I Sauditi vorrebbero la Presidenza del Consiglio per i Diritti Umani dell’Onu
La notizia, se fosse confermata, avrebbe i contorni di una vera a propria farsa, ma da quanto riportato dal quotidiano svizzero “Tribune de Genève”, pare che l’Arabia Saudita stia esercitando forti pressioni per ottenere la presidenza del Consiglio per i Diritti Umani dell’Onu. Secondo alcune testimonianze raccolte da alcuni diplomatici (che hanno voluto mantenere l’anonimato) il rappresentante permanente dell’Arabia Saudita presso le Nazioni Unite Faisal bin Hassan Trad starebbe facendo opera di persuasione in questa direzione nei confronti del gruppo delle nazioni asiatiche al fine di ottenere la candidatura in occasione delle elezioni per il rinnovo della carica, in calendario entro la fine dell’anno. Attualmente il Consiglio è presieduto dal tedesco Joachim Ruecker ma in base al principio di alternanza stabilito da questa organizzazione, il prossimo presidente dovrebbe essere un rappresentante del gruppo asiatico. Gruppo che comprende tredici paesi: la stessa Arabia Saudita, Bangladesh, Cina, Emirati Arabi Uniti, India, Indonesia, Giappone, Kazakistan, Maldive, Pakistan, Repubblica di Corea, Qatar e Vietnam.
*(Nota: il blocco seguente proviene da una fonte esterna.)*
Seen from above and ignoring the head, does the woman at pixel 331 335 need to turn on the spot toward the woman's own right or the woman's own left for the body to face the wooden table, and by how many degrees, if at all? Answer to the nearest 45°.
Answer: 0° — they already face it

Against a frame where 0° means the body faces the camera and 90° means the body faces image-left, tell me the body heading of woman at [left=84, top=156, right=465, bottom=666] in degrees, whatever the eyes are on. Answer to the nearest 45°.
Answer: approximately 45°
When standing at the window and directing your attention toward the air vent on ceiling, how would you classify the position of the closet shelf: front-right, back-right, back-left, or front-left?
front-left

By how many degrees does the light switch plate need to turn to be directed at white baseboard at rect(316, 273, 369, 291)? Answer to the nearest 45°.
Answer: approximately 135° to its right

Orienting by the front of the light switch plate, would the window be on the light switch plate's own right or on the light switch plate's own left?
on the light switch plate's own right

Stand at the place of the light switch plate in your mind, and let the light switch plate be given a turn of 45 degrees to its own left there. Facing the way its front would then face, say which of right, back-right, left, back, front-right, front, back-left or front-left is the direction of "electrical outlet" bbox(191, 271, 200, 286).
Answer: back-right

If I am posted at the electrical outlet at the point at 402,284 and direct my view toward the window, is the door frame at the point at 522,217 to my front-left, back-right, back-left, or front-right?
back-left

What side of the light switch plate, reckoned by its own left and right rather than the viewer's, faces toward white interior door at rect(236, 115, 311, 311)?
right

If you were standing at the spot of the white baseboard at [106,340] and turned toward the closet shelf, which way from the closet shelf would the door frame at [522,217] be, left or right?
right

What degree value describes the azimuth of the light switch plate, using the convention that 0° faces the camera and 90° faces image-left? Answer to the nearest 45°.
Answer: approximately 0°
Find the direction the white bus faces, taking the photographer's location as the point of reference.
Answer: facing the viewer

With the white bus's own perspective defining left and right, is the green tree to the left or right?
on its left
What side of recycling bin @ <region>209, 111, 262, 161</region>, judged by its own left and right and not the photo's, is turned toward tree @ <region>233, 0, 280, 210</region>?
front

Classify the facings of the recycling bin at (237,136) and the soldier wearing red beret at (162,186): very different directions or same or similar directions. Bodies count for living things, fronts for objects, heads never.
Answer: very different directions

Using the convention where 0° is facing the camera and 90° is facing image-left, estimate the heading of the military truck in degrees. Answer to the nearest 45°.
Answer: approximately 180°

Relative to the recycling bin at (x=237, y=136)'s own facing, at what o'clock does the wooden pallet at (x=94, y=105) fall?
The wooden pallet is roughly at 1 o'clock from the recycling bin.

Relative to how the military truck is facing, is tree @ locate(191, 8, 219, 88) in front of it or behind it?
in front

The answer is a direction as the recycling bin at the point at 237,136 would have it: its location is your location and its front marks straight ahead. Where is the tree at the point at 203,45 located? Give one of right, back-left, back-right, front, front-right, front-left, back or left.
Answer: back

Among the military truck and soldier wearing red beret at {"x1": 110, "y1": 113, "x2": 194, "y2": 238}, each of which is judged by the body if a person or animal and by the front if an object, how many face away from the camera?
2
Quindi, almeno sulla carta, Faisal bin Hassan Trad avrebbe delle chance importanti per venire eletto. Ma questa eventualità susciterebbe inevitabilmente non solo un grande imbarazzo negli ambienti della diplomazia occidentale ma decreterebbe soprattutto una fortissima ipoteca negativa sulla reputazione dello stesso Consiglio. Si arriverebbe all’assurdo di un’istituzione internazionale nata con lo scopo di proteggere i diritti umani nel mondo presieduta da un rappresentante di uno stato che è in prima fila nella negazione di tali diritti. Ricordiamo infatti che l’Arabia Saudita è uno degli otto paesi che si è rifiutato di sottoscrivere la Dichiarazione Universale dei diritti dell’Uomo del 1948 e che la forma di governo esercitata dalla monarchia saudita è lontanissima dagli standard minimi di democrazia: dove non esiste uguaglianza tra l’uomo e la donna, dove gli omosessuali sono condannati a morte e dove non esiste libertà di espressione e tanto meno libertà di culto religioso.
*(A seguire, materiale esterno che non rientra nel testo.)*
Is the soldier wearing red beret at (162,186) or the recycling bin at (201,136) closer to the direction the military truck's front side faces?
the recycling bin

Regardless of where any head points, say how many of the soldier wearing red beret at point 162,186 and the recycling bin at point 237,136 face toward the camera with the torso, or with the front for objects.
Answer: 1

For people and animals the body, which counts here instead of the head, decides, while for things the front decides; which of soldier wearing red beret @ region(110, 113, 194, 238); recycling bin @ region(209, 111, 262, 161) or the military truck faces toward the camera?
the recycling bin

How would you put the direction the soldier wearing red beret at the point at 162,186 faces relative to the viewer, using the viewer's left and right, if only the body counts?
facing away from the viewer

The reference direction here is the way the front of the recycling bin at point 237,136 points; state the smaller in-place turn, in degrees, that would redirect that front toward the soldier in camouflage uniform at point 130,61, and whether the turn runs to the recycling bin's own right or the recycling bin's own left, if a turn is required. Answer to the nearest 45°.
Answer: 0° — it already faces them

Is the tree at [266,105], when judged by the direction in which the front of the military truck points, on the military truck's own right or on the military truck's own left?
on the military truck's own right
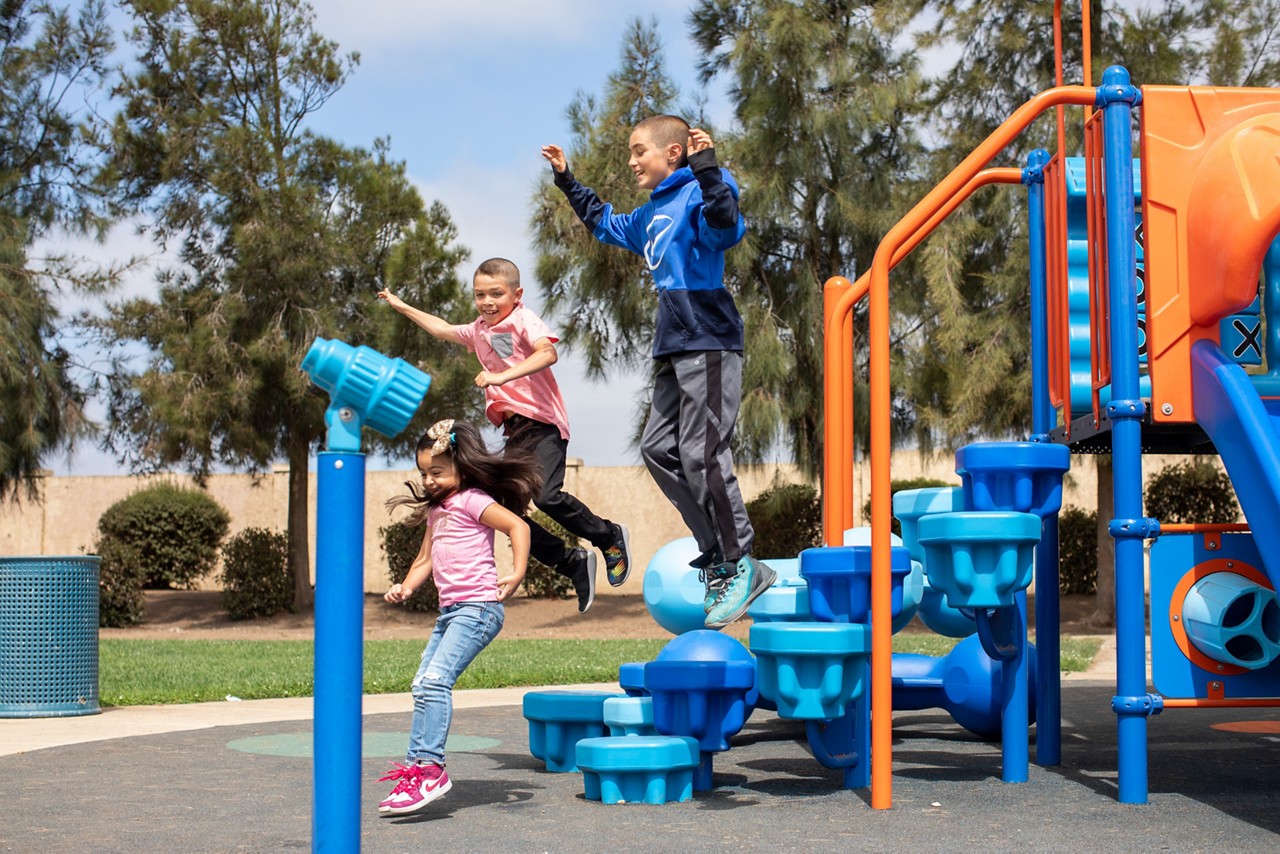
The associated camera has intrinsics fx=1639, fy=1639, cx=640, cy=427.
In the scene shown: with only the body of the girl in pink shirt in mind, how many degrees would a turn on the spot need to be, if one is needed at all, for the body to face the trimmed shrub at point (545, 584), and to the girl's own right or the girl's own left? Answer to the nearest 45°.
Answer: approximately 135° to the girl's own right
L’allarme di fronte a un rischio del genere è stato già lanciato dai rappresentanti di ONG come Amnesty International e Human Right Watch. “È essenziale – ha dichiarato John Fisher, responsabile ginevrino di quest’ultima organizzazione – che il gruppo Asia proponga subito un candidato credibile che lo rappresenti”. “Il Consiglio dei Diritti dell’Uomo riveste un ruolo fondamentale per ciò che concerne la promozione e la protezione dei diritti umani per tutti”.